Dataset entries =
★ ★ ★ ★ ★

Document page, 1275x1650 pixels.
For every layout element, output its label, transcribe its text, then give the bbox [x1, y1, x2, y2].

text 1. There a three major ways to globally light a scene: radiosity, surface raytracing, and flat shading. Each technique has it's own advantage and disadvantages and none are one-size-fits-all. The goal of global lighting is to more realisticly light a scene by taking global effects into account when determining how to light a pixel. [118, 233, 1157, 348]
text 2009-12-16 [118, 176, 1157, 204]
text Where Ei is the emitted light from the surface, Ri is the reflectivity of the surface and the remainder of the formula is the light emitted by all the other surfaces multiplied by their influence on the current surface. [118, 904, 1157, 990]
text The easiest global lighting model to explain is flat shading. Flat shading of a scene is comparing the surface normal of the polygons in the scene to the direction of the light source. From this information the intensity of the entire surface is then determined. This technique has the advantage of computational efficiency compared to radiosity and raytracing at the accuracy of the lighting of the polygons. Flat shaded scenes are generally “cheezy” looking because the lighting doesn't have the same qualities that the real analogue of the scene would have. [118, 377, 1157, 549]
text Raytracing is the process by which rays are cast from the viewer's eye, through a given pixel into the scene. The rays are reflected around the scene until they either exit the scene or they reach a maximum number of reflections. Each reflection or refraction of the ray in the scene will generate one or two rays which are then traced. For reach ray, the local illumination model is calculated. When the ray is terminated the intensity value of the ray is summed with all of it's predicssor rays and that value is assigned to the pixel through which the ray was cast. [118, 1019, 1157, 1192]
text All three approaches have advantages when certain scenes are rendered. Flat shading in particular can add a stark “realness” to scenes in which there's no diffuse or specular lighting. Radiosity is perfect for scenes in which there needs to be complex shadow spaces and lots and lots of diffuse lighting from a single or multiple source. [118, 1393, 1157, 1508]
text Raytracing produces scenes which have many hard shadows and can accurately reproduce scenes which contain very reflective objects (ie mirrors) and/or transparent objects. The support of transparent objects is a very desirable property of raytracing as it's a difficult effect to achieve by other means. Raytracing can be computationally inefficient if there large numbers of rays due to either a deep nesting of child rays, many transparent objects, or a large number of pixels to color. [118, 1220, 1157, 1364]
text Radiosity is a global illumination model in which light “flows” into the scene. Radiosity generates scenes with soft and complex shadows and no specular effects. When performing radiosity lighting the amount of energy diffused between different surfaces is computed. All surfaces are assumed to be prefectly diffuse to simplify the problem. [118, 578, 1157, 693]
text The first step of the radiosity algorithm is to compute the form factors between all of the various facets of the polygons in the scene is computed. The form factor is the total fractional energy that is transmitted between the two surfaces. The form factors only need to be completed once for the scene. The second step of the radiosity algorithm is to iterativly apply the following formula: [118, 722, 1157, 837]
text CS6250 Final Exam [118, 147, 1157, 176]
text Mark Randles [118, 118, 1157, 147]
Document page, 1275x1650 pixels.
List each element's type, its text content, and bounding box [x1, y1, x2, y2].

★ ★ ★ ★ ★

Put the lines above into a Markdown table with two columns, Row and Line, giving each line its own numbered row and skipping blank lines.

| Row | Line |
|---|---|
| 1 | Document page, 1275x1650 pixels. |
| 2 | For every layout element, output its label, transcribe its text, then give the bbox [x1, y1, x2, y2]. |
| 3 | text 1. There a three major ways to globally light a scene: radiosity, surface raytracing, and flat shading. Each technique has it's own advantage and disadvantages and none are one-size-fits-all. The goal of global lighting is to more realisticly light a scene by taking global effects into account when determining how to light a pixel. [118, 233, 1157, 348] |
| 4 | text 2009-12-16 [118, 176, 1157, 204] |
| 5 | text Where Ei is the emitted light from the surface, Ri is the reflectivity of the surface and the remainder of the formula is the light emitted by all the other surfaces multiplied by their influence on the current surface. [118, 904, 1157, 990] |
| 6 | text The easiest global lighting model to explain is flat shading. Flat shading of a scene is comparing the surface normal of the polygons in the scene to the direction of the light source. From this information the intensity of the entire surface is then determined. This technique has the advantage of computational efficiency compared to radiosity and raytracing at the accuracy of the lighting of the polygons. Flat shaded scenes are generally “cheezy” looking because the lighting doesn't have the same qualities that the real analogue of the scene would have. [118, 377, 1157, 549] |
| 7 | text Raytracing is the process by which rays are cast from the viewer's eye, through a given pixel into the scene. The rays are reflected around the scene until they either exit the scene or they reach a maximum number of reflections. Each reflection or refraction of the ray in the scene will generate one or two rays which are then traced. For reach ray, the local illumination model is calculated. When the ray is terminated the intensity value of the ray is summed with all of it's predicssor rays and that value is assigned to the pixel through which the ray was cast. [118, 1019, 1157, 1192] |
| 8 | text All three approaches have advantages when certain scenes are rendered. Flat shading in particular can add a stark “realness” to scenes in which there's no diffuse or specular lighting. Radiosity is perfect for scenes in which there needs to be complex shadow spaces and lots and lots of diffuse lighting from a single or multiple source. [118, 1393, 1157, 1508] |
| 9 | text Raytracing produces scenes which have many hard shadows and can accurately reproduce scenes which contain very reflective objects (ie mirrors) and/or transparent objects. The support of transparent objects is a very desirable property of raytracing as it's a difficult effect to achieve by other means. Raytracing can be computationally inefficient if there large numbers of rays due to either a deep nesting of child rays, many transparent objects, or a large number of pixels to color. [118, 1220, 1157, 1364] |
| 10 | text Radiosity is a global illumination model in which light “flows” into the scene. Radiosity generates scenes with soft and complex shadows and no specular effects. When performing radiosity lighting the amount of energy diffused between different surfaces is computed. All surfaces are assumed to be prefectly diffuse to simplify the problem. [118, 578, 1157, 693] |
| 11 | text The first step of the radiosity algorithm is to compute the form factors between all of the various facets of the polygons in the scene is computed. The form factor is the total fractional energy that is transmitted between the two surfaces. The form factors only need to be completed once for the scene. The second step of the radiosity algorithm is to iterativly apply the following formula: [118, 722, 1157, 837] |
| 12 | text CS6250 Final Exam [118, 147, 1157, 176] |
| 13 | text Mark Randles [118, 118, 1157, 147] |
| 14 | Document page, 1275x1650 pixels. |
| 15 | List each element's type, its text content, and bounding box [x1, y1, x2, y2]. |